Autism Advocacy

Human dignity was the recent focus at Roosevelt Intermediate School, as the school’s chapter of Girls Learn International (GLI) hosted an assembly celebrating the Universal Declaration of Human Rights.

Members of Girls Learn International outlined the history of the declaration including its first article, which states “All human beings are born free and equal in dignity and rights.”  At the assembly on January 10, the GLI chapter also welcomed keynote speaker Alexandra Jackman, former Roosevelt student, now a 20-year-old junior at the University of Pennsylvania.

Jackman is an autism advocate and the writer/director of the documentary, A Teen’s Guide to Understanding and Communicating with People with Autism, which she uses as a tool to teach autism awareness and acceptance at schools and organizations around the United States.

“It was a moving assembly,” said RIS social studies teacher Karen Lust who co-advises the GLI chapter with RIS science teacher Andrea Poppiti.  “Alexandra’s presentation included important messages linked to the Social and Emotional (SEL) competencies of self-awareness, social awareness and relationship skills. She emphasized to students how rewarding it can be to reach out to people they might view as different.”

Jackman told the students that meeting and getting to know people who are different from ourselves “is how we learn.” 

“People are interesting.  People are funny. People are worth the effort,” said Jackman. “Human rights begins with you and you can make a difference as middle schoolers.”

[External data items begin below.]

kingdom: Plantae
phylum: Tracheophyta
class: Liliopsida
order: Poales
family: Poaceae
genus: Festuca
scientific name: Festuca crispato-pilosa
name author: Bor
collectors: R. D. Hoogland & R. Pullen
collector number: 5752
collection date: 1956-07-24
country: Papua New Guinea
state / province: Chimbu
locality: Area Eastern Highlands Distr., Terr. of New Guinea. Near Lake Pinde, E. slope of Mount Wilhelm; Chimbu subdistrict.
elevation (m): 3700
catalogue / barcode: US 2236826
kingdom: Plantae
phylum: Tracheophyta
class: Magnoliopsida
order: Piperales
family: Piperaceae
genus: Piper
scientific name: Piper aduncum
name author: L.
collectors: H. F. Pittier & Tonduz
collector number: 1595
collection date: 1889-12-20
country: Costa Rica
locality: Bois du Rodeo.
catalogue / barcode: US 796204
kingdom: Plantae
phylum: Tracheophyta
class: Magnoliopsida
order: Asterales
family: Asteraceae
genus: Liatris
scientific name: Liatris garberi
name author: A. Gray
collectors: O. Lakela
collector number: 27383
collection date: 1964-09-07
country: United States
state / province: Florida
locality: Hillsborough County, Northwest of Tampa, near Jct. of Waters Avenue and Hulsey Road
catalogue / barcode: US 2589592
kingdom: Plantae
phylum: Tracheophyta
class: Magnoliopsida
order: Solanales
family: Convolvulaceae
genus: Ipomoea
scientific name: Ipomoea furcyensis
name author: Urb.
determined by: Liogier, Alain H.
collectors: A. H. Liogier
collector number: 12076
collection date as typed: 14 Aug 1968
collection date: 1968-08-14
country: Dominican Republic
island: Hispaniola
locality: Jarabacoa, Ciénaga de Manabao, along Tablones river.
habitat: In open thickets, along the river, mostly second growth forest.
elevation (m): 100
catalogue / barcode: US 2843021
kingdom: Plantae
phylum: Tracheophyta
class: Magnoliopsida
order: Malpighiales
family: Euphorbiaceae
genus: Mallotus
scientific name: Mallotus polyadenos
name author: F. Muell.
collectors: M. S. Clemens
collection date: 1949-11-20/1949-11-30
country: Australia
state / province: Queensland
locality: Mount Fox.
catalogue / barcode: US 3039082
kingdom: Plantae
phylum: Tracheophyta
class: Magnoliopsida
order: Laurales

Jackman is president of the University of Pennsylvania’s chapter of the Petey Green Program whose volunteers tutor incarcerated youth.  She also is president of Penn’s chapter of Best Buddies International, an international non-profit organization which, according to its website is dedicated to “establishing a global volunteer movement that creates opportunities for one-to-one friendships, integrated employment, leadership development, and inclusive living for individuals with intellectual and developmental disabilities (IDD).”

“Her message to our students was profound and empowering,” added Lust and Poppiti about Jackman who has been advocating for people with autism since she was 10.